There is approximately three zettabytes (3000-billion billion bytes) worth of digital information floating around in the world and a constant generation of new digital information. Thus, archiving has become somewhat of a challenge in recent times. Hard disks are expensive and require a constant supply of electricity, while even the best ‘no-power’ archiving materials such as magnetic tape degrade within a decade.
DNA can last for tens of thousands of years. Therefore, this new method of storage makes it possible to store at least 100-million hours of high-definition video in about a cup of DNA for extremely long periods of time. “We already know that DNA is a robust way to store information because we can extract it from the bones of woolly mammoths, which date back tens of thousands of years, and make sense of it,” explains Goldman.
The major hurdle in DNA storage has been in writing it. Firstly, using current methods, it is only possible to manufacture short segments of DNA at a time. Secondly, both writing and reading DNA are prone to errors.
“We knew we needed to make a code using only short strings of DNA, and to do it in such a way that created a run of the same letter would be impossible. So we figured, let’s break up the code into lots of overlapping fragments going in both directions, with indexing information showing where each fragment belongs in the overall code, and make a coding scheme that doesn’t allow repeats. That way, you would have to have the same error on four different fragments for it to fail,” says Birney.

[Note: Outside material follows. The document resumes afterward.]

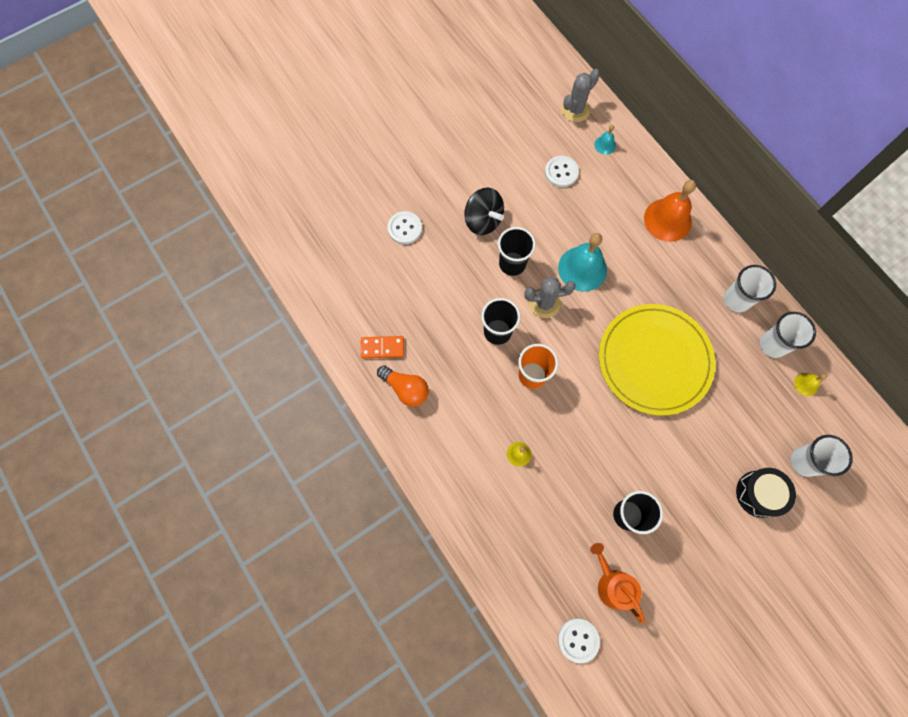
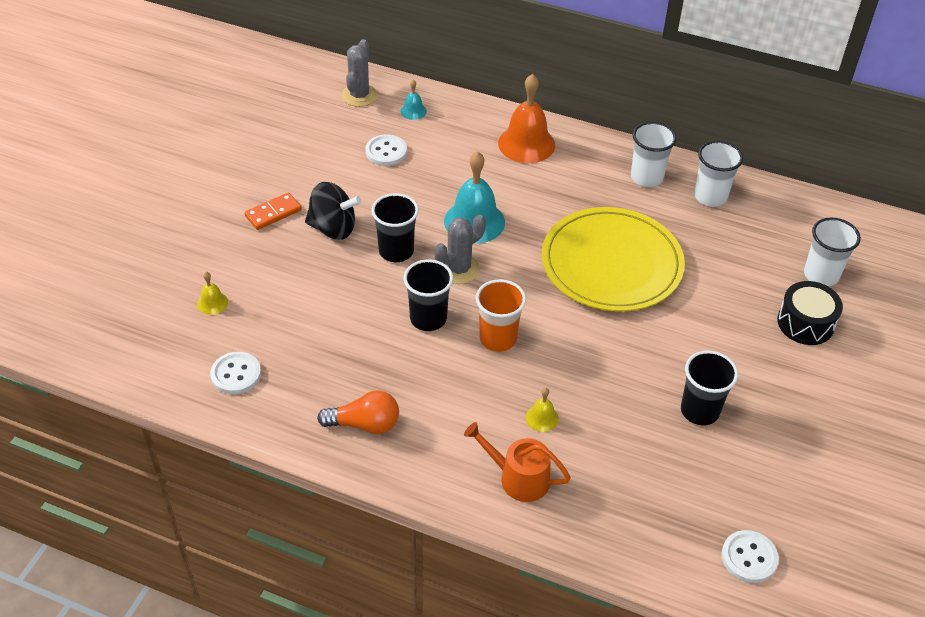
camera: 35 degrees left, 25 degrees down
orange domino [361,336,404,358] -> orange domino moved to [245,192,302,230]
white button [388,211,422,244] -> white button moved to [210,352,261,394]
orange watering can [590,543,645,623] -> orange watering can moved to [464,422,571,502]
yellow bell [794,373,827,396] -> yellow bell moved to [197,272,228,315]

California-based company Agilent Technologies volunteered to help Goldman and Birney to synthesise various pieces of DNA including an mp3 of Martin Luther King’s speech, ‘I have a dream’, a PDF of Watson and Crick’s seminal paper ‘Molecular structure of nucleic acids’ and a text file of all Shakespeare’s sonnets.
Agilent mailed the sample to the EMBL-EBI, where the researchers were able to sequence the DNA and decode the files without any errors. “We’ve created a code that’s error tolerant using a molecular form we know will last in the right conditions for 10 000 years, or possibly longer,” says Goldman.